Basket case: Researchers weave a new trial design on the basis of genetics, rather than cancer type. Credit: istockphoto

Regulatory agencies such as the US Food and Drug Administration (FDA) are not likely to approve a drug on the basis of data from only a couple of people. But if the drug worked for these participants, “then what you do is you enrich that cohort,” Baselga says. In some cases, simply expanding the study to include more participants with a particular type of cancer might be sufficient for approval, especially when the results are striking and the need is great.

A numbers game

The FDA recognizes that recruiting study participants can be difficult in some cases. “We have approved drugs in small numbers of patients on single-arm trials cognizant of the fact that it would be difficult to enroll a large number of patients,” says Richard Pazdur, head of the FDA's Office of Hematology and Oncology Products. In January 2012, for example, the FDA approved Genentech's Erivedge (vismodegib), the first drug for advanced basal cell carcinoma, off the back of positive efficacy results from a single-arm, phase 2 trial that had enrolled only 104 patients.

In other cases, the mutation or cancer type might be common enough to do a follow-up study. In 2010, Baselga launched a phase 1 basket study to examine the safety and efficacy of an experimental compound from Switzerland's Novartis called BYL719 in solid tumors that have mutations in the gene that encodes a subunit of the phosphatidylinositol 3-kinase protein. The drug seemed to work well in women with estrogen receptor–positive breast cancer, so Baselga and his colleagues now plan to test the efficacy of BYL719 combined with the hormone therapy fulvestrant in this subgroup.

It's not unfathomable that the FDA could approve a drug for a specific molecular target rather than a disease. “If we can show that what we do is safe and effective, I would suspect the FDA would welcome that,” says Tomasz Beer, deputy director of the Oregon Health and Science University's Knight Cancer Institute in Portland. “It just has to be convincing.”

Pazdur agrees. “There's nothing in the regulations that says a drug has to be approved in breast cancer or colon cancer,” he says.

In 2006, the FDA approved Novartis's targeted tyrosine kinase inhibitor Gleevec (imatinib) for five types of cancer at once, including several rare malignancies.
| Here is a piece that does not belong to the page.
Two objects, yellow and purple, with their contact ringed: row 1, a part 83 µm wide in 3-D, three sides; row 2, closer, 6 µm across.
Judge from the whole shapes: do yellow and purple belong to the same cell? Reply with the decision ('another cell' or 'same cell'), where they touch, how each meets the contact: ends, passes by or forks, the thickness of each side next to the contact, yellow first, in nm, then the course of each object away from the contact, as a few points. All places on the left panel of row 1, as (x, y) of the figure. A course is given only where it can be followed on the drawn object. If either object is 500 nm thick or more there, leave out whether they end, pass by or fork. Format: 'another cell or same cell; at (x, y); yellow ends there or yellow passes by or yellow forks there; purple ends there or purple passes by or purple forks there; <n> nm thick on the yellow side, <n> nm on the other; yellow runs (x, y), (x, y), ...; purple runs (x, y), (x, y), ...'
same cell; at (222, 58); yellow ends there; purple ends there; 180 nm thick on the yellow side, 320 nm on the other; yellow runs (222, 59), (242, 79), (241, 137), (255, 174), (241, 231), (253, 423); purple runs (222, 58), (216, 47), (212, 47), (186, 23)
But whether any targeted medications will have broad enough activity to warrant more sweeping approval remains to be seen. As the case of Zelboraf in colorectal cancer shows, just because a single mutation occurs in more than one type of cancer doesn't necessarily mean that a medication that targets it will work in both. “It's not just the mutation that's important. The type of cancer you have is important also,” says Solit.

Teasing apart the interactions between mutational profiles and tumor types is now a top priority for the cancer field. Like many things in medicine, conquering the biology is often more challenging than clearing the regulatory hurdles.